The identifying characteristics of our project are (a) object-oriented approach to image data management, (b) use of image processing and indexing techniques for efficient querying and access to image databases, and (c) interoperability among various image storage systems. The result will be fundamental contributions to the solution of a number of fundamental issues of database management and image processing -- including the efficiency of image compression mechanisms, the support for progressive and selective image transmission, the scalability of existing data integration approaches, the flexibility of existing content-based image querying strategies, and the transparent accessibility of images from multiple, disparate source data repositories.

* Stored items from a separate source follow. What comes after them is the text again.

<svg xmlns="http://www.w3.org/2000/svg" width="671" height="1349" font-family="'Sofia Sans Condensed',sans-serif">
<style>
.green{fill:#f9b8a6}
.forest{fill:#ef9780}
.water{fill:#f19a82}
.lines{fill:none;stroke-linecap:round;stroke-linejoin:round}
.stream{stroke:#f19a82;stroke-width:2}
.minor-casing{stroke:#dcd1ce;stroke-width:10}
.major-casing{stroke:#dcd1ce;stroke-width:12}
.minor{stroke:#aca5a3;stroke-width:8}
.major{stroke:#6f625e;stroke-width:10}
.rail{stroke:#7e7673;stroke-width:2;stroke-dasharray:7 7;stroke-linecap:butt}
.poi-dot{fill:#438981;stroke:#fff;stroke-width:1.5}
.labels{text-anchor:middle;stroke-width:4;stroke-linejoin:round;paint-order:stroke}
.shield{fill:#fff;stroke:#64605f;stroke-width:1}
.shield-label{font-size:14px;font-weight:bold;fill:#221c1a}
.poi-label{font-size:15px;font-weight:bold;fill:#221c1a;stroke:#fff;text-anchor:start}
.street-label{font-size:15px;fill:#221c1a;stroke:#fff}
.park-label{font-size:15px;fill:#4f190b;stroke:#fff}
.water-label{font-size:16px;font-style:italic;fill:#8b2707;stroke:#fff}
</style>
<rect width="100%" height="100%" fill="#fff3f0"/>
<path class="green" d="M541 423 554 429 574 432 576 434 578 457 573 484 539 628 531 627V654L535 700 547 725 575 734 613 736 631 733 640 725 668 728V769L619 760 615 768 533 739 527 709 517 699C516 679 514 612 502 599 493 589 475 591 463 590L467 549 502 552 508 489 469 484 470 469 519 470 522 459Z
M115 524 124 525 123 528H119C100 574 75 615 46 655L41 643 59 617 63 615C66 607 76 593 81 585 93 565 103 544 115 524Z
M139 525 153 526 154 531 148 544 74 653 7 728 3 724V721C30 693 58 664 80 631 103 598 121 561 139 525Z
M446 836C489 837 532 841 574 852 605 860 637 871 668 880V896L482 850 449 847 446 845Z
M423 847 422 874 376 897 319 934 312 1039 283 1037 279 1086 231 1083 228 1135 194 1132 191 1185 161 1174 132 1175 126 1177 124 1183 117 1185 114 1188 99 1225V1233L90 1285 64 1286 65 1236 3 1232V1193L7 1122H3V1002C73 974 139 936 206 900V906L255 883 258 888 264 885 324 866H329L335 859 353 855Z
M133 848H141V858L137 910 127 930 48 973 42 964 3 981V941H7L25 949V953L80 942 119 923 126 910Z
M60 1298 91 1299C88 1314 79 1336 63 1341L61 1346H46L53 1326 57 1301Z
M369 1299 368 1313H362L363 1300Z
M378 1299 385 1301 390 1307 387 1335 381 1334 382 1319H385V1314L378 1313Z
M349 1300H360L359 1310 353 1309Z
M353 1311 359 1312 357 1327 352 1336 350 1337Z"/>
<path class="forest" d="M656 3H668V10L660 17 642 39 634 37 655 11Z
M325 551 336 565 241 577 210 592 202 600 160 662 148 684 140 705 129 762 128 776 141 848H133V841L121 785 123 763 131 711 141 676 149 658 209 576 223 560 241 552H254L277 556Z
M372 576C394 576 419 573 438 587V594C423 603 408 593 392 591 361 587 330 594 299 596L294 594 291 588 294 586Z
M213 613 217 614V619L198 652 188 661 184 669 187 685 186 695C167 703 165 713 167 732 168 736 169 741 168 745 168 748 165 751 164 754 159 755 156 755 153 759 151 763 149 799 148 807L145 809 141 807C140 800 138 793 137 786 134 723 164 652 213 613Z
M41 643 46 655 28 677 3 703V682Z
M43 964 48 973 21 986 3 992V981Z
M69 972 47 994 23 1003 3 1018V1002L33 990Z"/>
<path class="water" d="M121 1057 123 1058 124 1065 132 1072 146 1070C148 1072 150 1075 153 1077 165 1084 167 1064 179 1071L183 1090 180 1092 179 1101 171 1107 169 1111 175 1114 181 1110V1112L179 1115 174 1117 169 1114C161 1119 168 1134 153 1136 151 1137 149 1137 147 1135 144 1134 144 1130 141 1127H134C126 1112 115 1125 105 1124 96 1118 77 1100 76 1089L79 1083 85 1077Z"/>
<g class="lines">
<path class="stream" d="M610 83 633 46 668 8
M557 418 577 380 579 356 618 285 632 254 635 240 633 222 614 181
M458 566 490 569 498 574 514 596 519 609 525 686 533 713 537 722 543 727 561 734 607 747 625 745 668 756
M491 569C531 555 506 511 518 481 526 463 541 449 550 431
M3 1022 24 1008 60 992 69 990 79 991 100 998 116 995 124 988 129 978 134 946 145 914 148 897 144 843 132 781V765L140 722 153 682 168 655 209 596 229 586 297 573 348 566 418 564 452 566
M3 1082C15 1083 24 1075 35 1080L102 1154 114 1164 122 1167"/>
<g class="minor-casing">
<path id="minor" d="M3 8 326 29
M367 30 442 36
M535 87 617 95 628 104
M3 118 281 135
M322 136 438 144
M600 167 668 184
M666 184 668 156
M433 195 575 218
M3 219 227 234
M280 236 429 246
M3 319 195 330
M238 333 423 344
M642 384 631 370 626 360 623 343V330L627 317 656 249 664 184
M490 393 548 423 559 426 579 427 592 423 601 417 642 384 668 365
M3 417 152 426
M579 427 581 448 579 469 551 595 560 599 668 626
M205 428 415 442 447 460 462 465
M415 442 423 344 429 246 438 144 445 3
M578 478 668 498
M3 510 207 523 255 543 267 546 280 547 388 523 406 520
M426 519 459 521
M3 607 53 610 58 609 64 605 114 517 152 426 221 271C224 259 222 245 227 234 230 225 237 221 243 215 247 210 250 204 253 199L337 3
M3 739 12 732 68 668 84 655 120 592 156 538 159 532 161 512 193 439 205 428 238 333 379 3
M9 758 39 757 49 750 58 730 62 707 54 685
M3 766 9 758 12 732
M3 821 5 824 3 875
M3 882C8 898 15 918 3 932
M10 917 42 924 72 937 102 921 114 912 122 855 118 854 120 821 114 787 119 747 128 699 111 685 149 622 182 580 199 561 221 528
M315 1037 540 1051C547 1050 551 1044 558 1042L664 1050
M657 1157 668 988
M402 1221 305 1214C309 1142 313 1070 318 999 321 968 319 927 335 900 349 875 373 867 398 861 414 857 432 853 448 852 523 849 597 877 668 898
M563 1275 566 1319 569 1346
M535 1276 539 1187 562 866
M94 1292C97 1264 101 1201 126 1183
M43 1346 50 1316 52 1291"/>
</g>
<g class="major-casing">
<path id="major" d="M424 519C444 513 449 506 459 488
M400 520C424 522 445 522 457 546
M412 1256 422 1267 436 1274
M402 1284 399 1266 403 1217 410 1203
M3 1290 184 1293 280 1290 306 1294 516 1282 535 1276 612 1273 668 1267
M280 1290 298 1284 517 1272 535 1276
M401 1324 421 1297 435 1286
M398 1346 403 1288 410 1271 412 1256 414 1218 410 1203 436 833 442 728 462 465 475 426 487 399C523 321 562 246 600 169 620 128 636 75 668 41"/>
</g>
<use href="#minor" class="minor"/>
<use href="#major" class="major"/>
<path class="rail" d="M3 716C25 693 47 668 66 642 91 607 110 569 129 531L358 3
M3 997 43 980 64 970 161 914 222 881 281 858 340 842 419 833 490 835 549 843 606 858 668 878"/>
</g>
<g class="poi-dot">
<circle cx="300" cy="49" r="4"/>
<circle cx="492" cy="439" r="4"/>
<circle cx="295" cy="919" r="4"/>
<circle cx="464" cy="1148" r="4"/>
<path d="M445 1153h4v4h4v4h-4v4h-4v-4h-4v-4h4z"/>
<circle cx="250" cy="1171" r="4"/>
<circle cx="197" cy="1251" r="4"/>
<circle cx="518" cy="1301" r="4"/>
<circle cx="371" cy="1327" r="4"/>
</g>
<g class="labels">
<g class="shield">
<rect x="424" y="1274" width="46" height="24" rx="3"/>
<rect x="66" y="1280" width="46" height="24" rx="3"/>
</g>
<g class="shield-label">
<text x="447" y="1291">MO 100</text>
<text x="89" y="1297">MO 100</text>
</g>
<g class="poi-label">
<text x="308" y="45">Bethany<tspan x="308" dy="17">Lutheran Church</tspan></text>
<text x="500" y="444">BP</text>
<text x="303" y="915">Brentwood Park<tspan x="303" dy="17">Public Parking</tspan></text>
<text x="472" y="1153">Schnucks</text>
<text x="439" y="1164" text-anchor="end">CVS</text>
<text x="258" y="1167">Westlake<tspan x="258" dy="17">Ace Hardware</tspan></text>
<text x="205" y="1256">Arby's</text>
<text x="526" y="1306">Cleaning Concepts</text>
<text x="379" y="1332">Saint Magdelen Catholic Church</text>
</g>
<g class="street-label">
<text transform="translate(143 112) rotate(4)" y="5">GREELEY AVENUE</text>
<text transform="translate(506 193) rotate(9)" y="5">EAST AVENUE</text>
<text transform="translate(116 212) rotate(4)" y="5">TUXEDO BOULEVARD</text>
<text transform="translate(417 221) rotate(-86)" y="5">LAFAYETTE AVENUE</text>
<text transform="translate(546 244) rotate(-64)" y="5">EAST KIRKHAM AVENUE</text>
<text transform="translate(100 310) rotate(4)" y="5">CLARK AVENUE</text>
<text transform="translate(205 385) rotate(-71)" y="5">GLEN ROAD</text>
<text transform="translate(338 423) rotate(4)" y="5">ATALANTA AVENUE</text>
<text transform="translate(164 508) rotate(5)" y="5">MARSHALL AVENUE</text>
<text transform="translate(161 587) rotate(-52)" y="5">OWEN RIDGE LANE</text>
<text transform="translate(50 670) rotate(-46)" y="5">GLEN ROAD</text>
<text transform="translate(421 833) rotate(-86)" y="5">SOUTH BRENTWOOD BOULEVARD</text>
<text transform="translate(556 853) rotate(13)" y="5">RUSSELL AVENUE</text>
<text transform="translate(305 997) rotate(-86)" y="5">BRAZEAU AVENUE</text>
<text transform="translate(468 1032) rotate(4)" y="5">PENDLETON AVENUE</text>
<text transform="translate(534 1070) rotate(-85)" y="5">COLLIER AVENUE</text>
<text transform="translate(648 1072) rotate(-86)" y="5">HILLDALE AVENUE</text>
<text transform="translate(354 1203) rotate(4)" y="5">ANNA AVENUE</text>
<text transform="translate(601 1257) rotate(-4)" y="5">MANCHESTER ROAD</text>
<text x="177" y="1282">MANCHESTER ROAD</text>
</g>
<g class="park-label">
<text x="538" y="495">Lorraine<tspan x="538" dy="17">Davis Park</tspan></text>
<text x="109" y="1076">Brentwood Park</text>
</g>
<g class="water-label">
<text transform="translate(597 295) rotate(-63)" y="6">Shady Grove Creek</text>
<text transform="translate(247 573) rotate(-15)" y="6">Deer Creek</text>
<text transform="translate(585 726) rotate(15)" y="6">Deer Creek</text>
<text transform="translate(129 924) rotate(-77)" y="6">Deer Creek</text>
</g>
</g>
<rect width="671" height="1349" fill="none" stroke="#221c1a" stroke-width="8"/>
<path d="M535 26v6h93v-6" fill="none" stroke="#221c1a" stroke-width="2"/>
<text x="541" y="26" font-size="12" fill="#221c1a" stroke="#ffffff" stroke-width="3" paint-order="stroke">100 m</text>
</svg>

One of the issues that we have focused on as part of this project is the content-based indexing and storage of images. This is the initial first step in providing a declarative query capability whereby users can pose queries that refer to the content of images rather than the attributes defined on them. In other words, the system should be able to support searches that are based on the contents of multimedia objects. We are studying this problem as part of the work on multimedia query system. The more important issue here is to be able to index multidatabase objects based on their contents.

Our work is currently focused on the development of an indexing scheme based on 2-dimensional (2-D) strings. 2-D string representation is one of the more efficient schemes for modeling spatial relationships in images. After preprocessing by image processing and pattern recognition techniques, the original image can be represented by a 2-D string according to its projection along the x- and y-axis, respectively. The 2-D string contains symbols, representing the objects from the image, and spatial relations among symbols (objects). The problem of content-based retrieval of images then becomes the 2-D string subsequence matching.

We are also starting to work on the interoperability issues related to distributed image databases. Most of the image repositories are not database systems. Furthermore, each of these repositories may be coded in a different fashion (JPEG, GIF, etc). Thus, providing general DBMS functionality to access these images requires the management of different repository systems. We are taking an object-oriented approach to interoparability and looking at building wrappers around the various repositories to facilitate uniform access.